C’est à partir d’une histoire vraie, celle de l’avocat Victor Nothomb, condamné pour faits et gestes en 1945 à Arlon et de celle d’un enseignant de Bouillon aussi condamné pour les mêmes raisons, que le journaliste Dominique Zachary a écrit La traîtresse.
Le roman met en scène Suzanne Gasper, professeure d’histoire et de latin (inspirée par l’enseignant de Bouillon) et son compagnon, l’avocat Pierre Clarens. L’un comme l’autre sont d’ardents défenseurs des droits des citoyens et de la liberté dans une Belgique envahie par l’ennemi, l’histoire se déroulant en majeure partie entre 1942 et 1945 à Morelange, village fictif à deux pas de la France et du Luxembourg.
Si on connaît assez bien les faits et gestes des résistants français de même que ceux des collaborateurs de l’Hexagone, il n’en est pas de même de ceux de leurs voisins belges. Le roman de Dominique Zachary est donc l’occasion de traiter de la cohabitation avec les Allemands pour nombre de citoyens belges, de la faim pour de nombreuses familles, la Belgique ayant été envahie dès mai 1940, et d’une sorte de survie en attendant la fin de la guerre pour la plupart des Belges.
C’est aussi l’occasion de dresser le portrait de cette Belgique en pleine mutation, où les femmes ne sont pas encore vraiment acceptées au sein du corps professoral, où certains purs et durs en veulent à quiconque qui, d’une façon ou d’une autre, a un lien avec tout Allemand, peu importe les raisons de ce lien, et où, pour sauver sa peau ou pour obtenir des privilèges, chacun est prêt à dénoncer son voisin, même sans raison.
Suzanne Gasper, avec ses idées larges, son sens aigu de l’Histoire, son amour pour la vérité, sa tolérance envers l’envahisseur, deviendra une cible parfaite dès la guerre terminée, tout comme le fait qu’il ait défendu des concitoyens belges devant la cour allemande (parce qu’il connaissait la langue) désignera Pierre Clarens comme ami de l’ennemi.

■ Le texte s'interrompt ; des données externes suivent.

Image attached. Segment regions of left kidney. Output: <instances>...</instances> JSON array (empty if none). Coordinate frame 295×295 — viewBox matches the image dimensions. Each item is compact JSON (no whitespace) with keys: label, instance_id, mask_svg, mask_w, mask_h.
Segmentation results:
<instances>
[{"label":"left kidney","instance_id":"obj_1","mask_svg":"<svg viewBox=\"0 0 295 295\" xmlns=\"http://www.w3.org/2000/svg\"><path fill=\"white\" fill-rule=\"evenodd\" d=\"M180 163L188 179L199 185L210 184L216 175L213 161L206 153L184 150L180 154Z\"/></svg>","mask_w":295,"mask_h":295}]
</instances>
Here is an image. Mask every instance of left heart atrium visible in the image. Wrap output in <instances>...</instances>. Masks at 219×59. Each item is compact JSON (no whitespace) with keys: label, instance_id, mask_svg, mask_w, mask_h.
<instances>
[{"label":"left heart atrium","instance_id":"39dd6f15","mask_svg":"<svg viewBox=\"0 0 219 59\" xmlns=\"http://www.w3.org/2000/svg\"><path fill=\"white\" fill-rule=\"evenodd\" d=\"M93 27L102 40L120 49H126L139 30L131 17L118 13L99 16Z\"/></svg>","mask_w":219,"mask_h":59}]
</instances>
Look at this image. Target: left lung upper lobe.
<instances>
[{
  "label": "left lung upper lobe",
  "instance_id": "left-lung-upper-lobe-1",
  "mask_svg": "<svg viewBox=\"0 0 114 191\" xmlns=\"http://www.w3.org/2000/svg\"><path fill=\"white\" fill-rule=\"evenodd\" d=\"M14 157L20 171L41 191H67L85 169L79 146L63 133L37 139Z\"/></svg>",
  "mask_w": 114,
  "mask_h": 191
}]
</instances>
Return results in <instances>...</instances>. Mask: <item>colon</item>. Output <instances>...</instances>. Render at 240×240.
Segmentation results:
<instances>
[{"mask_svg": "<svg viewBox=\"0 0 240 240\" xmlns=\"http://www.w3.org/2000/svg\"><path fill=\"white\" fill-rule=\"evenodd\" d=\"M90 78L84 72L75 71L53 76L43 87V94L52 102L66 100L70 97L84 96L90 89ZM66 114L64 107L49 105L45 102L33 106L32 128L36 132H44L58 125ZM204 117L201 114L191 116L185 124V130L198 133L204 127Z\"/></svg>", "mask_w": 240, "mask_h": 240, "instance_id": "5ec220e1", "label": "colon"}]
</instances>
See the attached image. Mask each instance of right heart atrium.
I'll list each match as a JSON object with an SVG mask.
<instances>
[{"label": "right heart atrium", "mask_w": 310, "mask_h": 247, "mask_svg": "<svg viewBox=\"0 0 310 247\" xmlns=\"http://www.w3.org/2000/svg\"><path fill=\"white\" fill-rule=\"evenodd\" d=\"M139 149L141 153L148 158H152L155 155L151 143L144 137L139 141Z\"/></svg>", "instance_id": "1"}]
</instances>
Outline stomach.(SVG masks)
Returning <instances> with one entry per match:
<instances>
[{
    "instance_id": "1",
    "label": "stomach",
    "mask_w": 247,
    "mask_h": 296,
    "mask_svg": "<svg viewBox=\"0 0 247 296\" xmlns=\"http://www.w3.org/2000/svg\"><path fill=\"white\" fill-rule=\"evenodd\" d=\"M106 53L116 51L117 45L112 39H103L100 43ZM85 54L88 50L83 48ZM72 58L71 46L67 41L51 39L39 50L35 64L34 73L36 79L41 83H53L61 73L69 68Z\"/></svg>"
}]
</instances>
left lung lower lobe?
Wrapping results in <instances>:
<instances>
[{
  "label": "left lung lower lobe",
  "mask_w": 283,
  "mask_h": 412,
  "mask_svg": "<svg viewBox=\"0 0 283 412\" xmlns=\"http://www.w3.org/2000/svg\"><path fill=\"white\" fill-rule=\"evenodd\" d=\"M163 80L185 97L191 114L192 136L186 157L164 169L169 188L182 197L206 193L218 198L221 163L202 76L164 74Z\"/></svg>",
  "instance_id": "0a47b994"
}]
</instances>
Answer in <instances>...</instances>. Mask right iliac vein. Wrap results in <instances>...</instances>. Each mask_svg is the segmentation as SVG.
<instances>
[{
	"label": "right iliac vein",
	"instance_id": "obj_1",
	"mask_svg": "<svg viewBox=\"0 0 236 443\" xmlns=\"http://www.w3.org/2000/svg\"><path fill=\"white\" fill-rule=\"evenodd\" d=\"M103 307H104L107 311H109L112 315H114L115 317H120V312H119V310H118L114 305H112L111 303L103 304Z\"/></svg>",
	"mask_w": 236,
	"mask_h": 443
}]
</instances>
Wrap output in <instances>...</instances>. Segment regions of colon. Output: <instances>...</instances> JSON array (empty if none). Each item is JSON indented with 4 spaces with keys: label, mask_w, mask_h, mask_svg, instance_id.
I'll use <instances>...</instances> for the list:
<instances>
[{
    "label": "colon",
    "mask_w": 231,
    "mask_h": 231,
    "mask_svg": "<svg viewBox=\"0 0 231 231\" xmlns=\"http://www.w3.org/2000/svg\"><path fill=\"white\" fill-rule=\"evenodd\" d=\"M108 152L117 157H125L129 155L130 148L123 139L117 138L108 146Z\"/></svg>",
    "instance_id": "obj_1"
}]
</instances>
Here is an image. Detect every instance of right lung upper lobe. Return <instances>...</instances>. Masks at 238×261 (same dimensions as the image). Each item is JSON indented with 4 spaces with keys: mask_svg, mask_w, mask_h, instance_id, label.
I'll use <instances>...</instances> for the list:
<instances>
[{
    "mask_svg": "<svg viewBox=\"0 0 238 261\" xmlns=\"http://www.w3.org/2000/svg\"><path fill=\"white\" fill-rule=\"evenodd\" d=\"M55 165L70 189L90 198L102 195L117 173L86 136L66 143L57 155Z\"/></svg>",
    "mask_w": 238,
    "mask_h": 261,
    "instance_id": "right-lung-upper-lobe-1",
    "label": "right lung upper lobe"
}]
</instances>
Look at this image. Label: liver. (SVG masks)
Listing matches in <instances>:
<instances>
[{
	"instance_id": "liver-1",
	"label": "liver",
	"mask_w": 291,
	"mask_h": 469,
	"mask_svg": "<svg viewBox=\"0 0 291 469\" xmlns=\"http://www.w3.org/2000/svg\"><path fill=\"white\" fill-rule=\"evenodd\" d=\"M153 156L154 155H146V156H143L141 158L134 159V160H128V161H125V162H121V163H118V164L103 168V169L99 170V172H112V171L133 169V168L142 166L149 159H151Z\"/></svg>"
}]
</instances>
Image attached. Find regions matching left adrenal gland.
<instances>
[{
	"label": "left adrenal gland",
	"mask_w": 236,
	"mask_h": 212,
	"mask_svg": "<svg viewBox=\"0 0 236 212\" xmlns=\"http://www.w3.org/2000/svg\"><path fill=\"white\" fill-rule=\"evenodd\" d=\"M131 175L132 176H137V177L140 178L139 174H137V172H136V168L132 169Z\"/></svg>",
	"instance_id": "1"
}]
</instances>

Pour raconter cette histoire qui souhaite replacer les choses dans leur contexte, comme l’avait fait Armel Job avec Baigneuse nue sur un rocher, et de réhabiliter la mémoire de ceux accusés de traîtrise et de collusion avec l’ennemi de façon injuste et sans appel, le journaliste Dominique Zachary, aussi auteur de récits et de biographies, a choisi pour son premier roman de se glisser dans la peau d’un professeur qui a bien connu Suzanne Gasper, au moment où un petit monument à sa mémoire est saccagé.
C’est là le prétexte pour celui-ci de raconter à ses élèves cette histoire qu’il porte en lui depuis un quart de siècle afin que nul n’oublie cette période trouble qui a suivi la fin de la Seconde Guerre mondiale. Cela donne un roman sur le ton de la confidence, pas toujours chronologique, avec des allers-retours dans le temps, des précisions (qui peuvent parfois sembler des redites) et beaucoup d’humanité.
Avec La traîtresse, Dominique Zachary éclaire un pan de l’histoire des Belges avec « l’audace de dénoncer les erreurs du passé pour rendre justice et redonner fierté à celles et ceux qui ont subi l’infamie de procès expéditifs et iniques », comme l’a si bien écrit l’écrivain belge Frank Andriat. Ce qui nous donne un roman sensible et intelligent, qui nous prouve que rien n’est jamais tout blanc ni tout noir.